Saturday, December 11, 2010

Excitement of a Child: Second Saturday of Advent

I have read [your book] Treasure on Earth and I don't believe you have any notion how good it is.... I've never seen the hushed internal excitement of a child on Christmas Eve better done. That is something we can all recognize.
~ C.S. Lewis, from "Letter to Mrs. Phyllis Sandeman", Dec. 10, 1952, Lewis' Collected Letters, III, pp261ff

The excitement of a child on Christmas Eve is a pretty special experience. The gleaming eyes, the bouncing body, the incessant chattering, the great restrainment of not touching the gifts tucked in under the tree - it's all part of what makes Christmas so memorable for kids. Unless, of course, the kids are spoiled brats. Whiny kids, self-aborbed kids, greedy kids, unthankful kids have a way of ruining the excitement of Christmas Eve. Same goes for grown ups.

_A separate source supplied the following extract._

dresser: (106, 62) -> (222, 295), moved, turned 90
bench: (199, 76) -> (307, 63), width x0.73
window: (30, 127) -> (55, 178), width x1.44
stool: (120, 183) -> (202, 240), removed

Here's the a quote from Mrs. Sandeman's book about herself as a little child in 1906 on early Christmas morning that Lewis referred to in his letter to her:
"There was not long to wait now before the drama would begin - the curtain was trembling to its rise. The twilight of the early winter morning, the piercing sweetness of the voices rising in the still air, the tune and the words she loved so well, 'Christians, awake, salute the happy morn!' The heaven would open."

We don't talk like that anymore - and I doubt any of us reflect back on our childhood Christmas mornings with this kind of hushed reverence. It's rare that Christmas morning is a holy moment for our kids, let alone us. Even if we read the Christmas story on Christmas morning as a prelude to opening gifts, there is a disconnect between the poverty of the manger scene and the obscene amount of gifts piled up under our tree.

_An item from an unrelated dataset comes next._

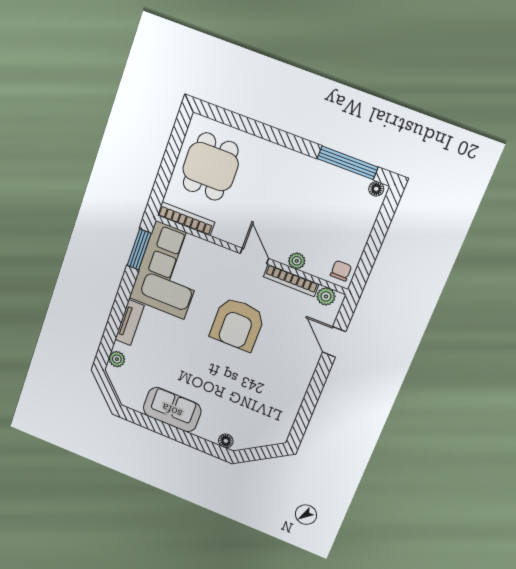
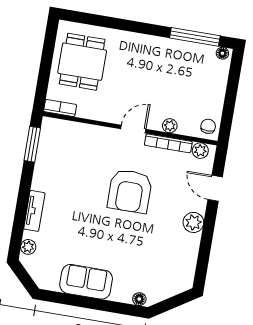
bookcase: (186, 219) -> (60, 108), width x0.64
door: (254, 256) -> (133, 129), hinge flipped
corner sofa: (170, 270) -> (63, 157), removed
plant: (301, 374) -> (193, 222), added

Simeon was a poor old man who got to hold the week-old infant Christ-child. He gets to be part of the Christmas story because he could clearly see who this baby was - and would become. The excitement of a child, the thrill of holding this newborn baby - Simeon smiled not just for this, but because of what God had given Israel through this gift. Salvation, rescue, forgiveness, new beginnings, hope, mercy, love - this is what God was giving Simeon and his people through Jesus.

My eyes have seen your salvation.
Luke 2v30 (NIV)

It's a challenge - whether you have lots of presents this year or a few or none - to keep our eyes focused on what God is doing in the world through Christmas. We recover that holy moment on Christmas morning when we resolve everyday to be God's gift to our friends and family. Not in an arrogant, self-absorbed way, but in a child-like, loving way. Be the gift.